Transcribed page contents:
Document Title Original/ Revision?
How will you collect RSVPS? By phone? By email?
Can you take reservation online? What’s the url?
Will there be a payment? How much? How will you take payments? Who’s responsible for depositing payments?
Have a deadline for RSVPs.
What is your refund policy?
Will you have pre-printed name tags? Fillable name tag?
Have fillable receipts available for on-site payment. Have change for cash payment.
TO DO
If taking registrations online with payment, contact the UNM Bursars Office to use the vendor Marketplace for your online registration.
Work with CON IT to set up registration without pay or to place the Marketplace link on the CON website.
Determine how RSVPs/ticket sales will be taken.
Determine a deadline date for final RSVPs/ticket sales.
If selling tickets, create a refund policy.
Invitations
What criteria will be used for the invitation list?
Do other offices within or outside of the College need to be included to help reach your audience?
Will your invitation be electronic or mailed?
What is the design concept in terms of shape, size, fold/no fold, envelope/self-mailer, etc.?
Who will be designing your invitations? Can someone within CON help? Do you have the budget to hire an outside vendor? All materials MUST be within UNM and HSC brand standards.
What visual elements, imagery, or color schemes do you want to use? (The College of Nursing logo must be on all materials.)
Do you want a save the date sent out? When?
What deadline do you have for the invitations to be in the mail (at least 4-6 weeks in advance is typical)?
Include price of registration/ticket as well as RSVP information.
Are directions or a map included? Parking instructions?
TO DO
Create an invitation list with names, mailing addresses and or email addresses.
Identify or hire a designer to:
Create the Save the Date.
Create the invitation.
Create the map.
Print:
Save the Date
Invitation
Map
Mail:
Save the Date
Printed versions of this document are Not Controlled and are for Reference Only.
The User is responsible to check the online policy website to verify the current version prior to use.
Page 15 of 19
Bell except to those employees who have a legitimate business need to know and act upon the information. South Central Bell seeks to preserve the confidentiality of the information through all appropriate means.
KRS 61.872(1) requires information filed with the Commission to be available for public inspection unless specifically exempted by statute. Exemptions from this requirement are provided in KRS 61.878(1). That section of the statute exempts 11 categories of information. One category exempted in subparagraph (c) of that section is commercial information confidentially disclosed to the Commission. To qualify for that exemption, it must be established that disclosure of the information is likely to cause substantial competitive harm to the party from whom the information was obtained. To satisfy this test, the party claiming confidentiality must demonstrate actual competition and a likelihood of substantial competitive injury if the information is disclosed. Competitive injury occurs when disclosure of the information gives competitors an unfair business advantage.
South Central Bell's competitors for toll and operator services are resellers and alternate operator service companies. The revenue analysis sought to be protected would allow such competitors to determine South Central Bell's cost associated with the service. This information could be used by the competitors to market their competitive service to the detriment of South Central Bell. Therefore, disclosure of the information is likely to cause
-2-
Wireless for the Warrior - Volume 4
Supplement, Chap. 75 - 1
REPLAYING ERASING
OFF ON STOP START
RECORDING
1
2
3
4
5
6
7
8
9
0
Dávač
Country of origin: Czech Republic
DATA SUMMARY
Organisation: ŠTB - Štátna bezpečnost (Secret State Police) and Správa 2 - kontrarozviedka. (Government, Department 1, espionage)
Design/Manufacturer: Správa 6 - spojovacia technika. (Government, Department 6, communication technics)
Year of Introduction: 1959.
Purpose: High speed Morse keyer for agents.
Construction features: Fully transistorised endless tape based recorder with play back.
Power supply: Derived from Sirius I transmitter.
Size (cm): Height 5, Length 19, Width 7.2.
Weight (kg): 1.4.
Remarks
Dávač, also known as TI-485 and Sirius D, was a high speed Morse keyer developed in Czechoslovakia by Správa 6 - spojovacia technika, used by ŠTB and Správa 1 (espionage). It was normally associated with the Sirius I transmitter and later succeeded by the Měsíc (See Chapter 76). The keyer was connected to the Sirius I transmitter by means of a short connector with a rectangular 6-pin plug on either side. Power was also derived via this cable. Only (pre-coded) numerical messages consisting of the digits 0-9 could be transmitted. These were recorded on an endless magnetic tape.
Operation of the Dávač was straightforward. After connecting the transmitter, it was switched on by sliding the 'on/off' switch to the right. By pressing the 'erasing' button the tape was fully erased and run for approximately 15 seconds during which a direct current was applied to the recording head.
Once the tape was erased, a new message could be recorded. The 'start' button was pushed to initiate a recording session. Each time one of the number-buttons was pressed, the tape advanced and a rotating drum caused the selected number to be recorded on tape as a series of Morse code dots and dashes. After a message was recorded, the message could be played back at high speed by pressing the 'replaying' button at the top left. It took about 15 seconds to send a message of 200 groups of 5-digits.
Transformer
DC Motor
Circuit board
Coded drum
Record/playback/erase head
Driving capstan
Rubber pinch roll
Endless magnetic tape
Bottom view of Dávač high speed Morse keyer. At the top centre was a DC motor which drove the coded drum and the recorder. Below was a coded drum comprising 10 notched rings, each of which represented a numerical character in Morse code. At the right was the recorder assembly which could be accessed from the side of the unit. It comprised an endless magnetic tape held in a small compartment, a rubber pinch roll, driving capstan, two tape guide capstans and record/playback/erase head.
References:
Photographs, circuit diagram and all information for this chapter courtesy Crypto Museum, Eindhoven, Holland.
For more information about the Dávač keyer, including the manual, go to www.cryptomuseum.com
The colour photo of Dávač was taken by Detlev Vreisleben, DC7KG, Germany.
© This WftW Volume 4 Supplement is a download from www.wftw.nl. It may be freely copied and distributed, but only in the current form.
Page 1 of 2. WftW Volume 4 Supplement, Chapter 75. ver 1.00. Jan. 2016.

(Task details): Write down every line of the data exactly as it appears above.

(Task answer):
Document Title Original/ Revision?
How will you collect RSVPS? By phone? By email?
Can you take reservation online? What’s the url?
Will there be a payment? How much? How will you take payments? Who’s responsible for depositing payments?
Have a deadline for RSVPs.
What is your refund policy?
Will you have pre-printed name tags? Fillable name tag?
Have fillable receipts available for on-site payment. Have change for cash payment.
TO DO
If taking registrations online with payment, contact the UNM Bursars Office to use the vendor Marketplace for your online registration.
Work with CON IT to set up registration without pay or to place the Marketplace link on the CON website.
Determine how RSVPs/ticket sales will be taken.
Determine a deadline date for final RSVPs/ticket sales.
If selling tickets, create a refund policy.
Invitations
What criteria will be used for the invitation list?
Do other offices within or outside of the College need to be included to help reach your audience?
Will your invitation be electronic or mailed?
What is the design concept in terms of shape, size, fold/no fold, envelope/self-mailer, etc.?
Who will be designing your invitations? Can someone within CON help? Do you have the budget to hire an outside vendor? All materials MUST be within UNM and HSC brand standards.
What visual elements, imagery, or color schemes do you want to use? (The College of Nursing logo must be on all materials.)
Do you want a save the date sent out? When?
What deadline do you have for the invitations to be in the mail (at least 4-6 weeks in advance is typical)?
Include price of registration/ticket as well as RSVP information.
Are directions or a map included? Parking instructions?
TO DO
Create an invitation list with names, mailing addresses and or email addresses.
Identify or hire a designer to:
Create the Save the Date.
Create the invitation.
Create the map.
Print:
Save the Date
Invitation
Map
Mail:
Save the Date
Printed versions of this document are Not Controlled and are for Reference Only.
The User is responsible to check the online policy website to verify the current version prior to use.
Page 15 of 19
Bell except to those employees who have a legitimate business need to know and act upon the information. South Central Bell seeks to preserve the confidentiality of the information through all appropriate means.
KRS 61.872(1) requires information filed with the Commission to be available for public inspection unless specifically exempted by statute. Exemptions from this requirement are provided in KRS 61.878(1). That section of the statute exempts 11 categories of information. One category exempted in subparagraph (c) of that section is commercial information confidentially disclosed to the Commission. To qualify for that exemption, it must be established that disclosure of the information is likely to cause substantial competitive harm to the party from whom the information was obtained. To satisfy this test, the party claiming confidentiality must demonstrate actual competition and a likelihood of substantial competitive injury if the information is disclosed. Competitive injury occurs when disclosure of the information gives competitors an unfair business advantage.
South Central Bell's competitors for toll and operator services are resellers and alternate operator service companies. The revenue analysis sought to be protected would allow such competitors to determine South Central Bell's cost associated with the service. This information could be used by the competitors to market their competitive service to the detriment of South Central Bell. Therefore, disclosure of the information is likely to cause
-2-
Wireless for the Warrior - Volume 4
Supplement, Chap. 75 - 1
REPLAYING ERASING
OFF ON STOP START
RECORDING
1
2
3
4
5
6
7
8
9
0
Dávač
Country of origin: Czech Republic
DATA SUMMARY
Organisation: ŠTB - Štátna bezpečnost (Secret State Police) and Správa 2 - kontrarozviedka. (Government, Department 1, espionage)
Design/Manufacturer: Správa 6 - spojovacia technika. (Government, Department 6, communication technics)
Year of Introduction: 1959.
Purpose: High speed Morse keyer for agents.
Construction features: Fully transistorised endless tape based recorder with play back.
Power supply: Derived from Sirius I transmitter.
Size (cm): Height 5, Length 19, Width 7.2.
Weight (kg): 1.4.
Remarks
Dávač, also known as TI-485 and Sirius D, was a high speed Morse keyer developed in Czechoslovakia by Správa 6 - spojovacia technika, used by ŠTB and Správa 1 (espionage). It was normally associated with the Sirius I transmitter and later succeeded by the Měsíc (See Chapter 76). The keyer was connected to the Sirius I transmitter by means of a short connector with a rectangular 6-pin plug on either side. Power was also derived via this cable. Only (pre-coded) numerical messages consisting of the digits 0-9 could be transmitted. These were recorded on an endless magnetic tape.
Operation of the Dávač was straightforward. After connecting the transmitter, it was switched on by sliding the 'on/off' switch to the right. By pressing the 'erasing' button the tape was fully erased and run for approximately 15 seconds during which a direct current was applied to the recording head.
Once the tape was erased, a new message could be recorded. The 'start' button was pushed to initiate a recording session. Each time one of the number-buttons was pressed, the tape advanced and a rotating drum caused the selected number to be recorded on tape as a series of Morse code dots and dashes. After a message was recorded, the message could be played back at high speed by pressing the 'replaying' button at the top left. It took about 15 seconds to send a message of 200 groups of 5-digits.
Transformer
DC Motor
Circuit board
Coded drum
Record/playback/erase head
Driving capstan
Rubber pinch roll
Endless magnetic tape
Bottom view of Dávač high speed Morse keyer. At the top centre was a DC motor which drove the coded drum and the recorder. Below was a coded drum comprising 10 notched rings, each of which represented a numerical character in Morse code. At the right was the recorder assembly which could be accessed from the side of the unit. It comprised an endless magnetic tape held in a small compartment, a rubber pinch roll, driving capstan, two tape guide capstans and record/playback/erase head.
References:
Photographs, circuit diagram and all information for this chapter courtesy Crypto Museum, Eindhoven, Holland.
For more information about the Dávač keyer, including the manual, go to www.cryptomuseum.com
The colour photo of Dávač was taken by Detlev Vreisleben, DC7KG, Germany.
© This WftW Volume 4 Supplement is a download from www.wftw.nl. It may be freely copied and distributed, but only in the current form.
Page 1 of 2. WftW Volume 4 Supplement, Chapter 75. ver 1.00. Jan. 2016.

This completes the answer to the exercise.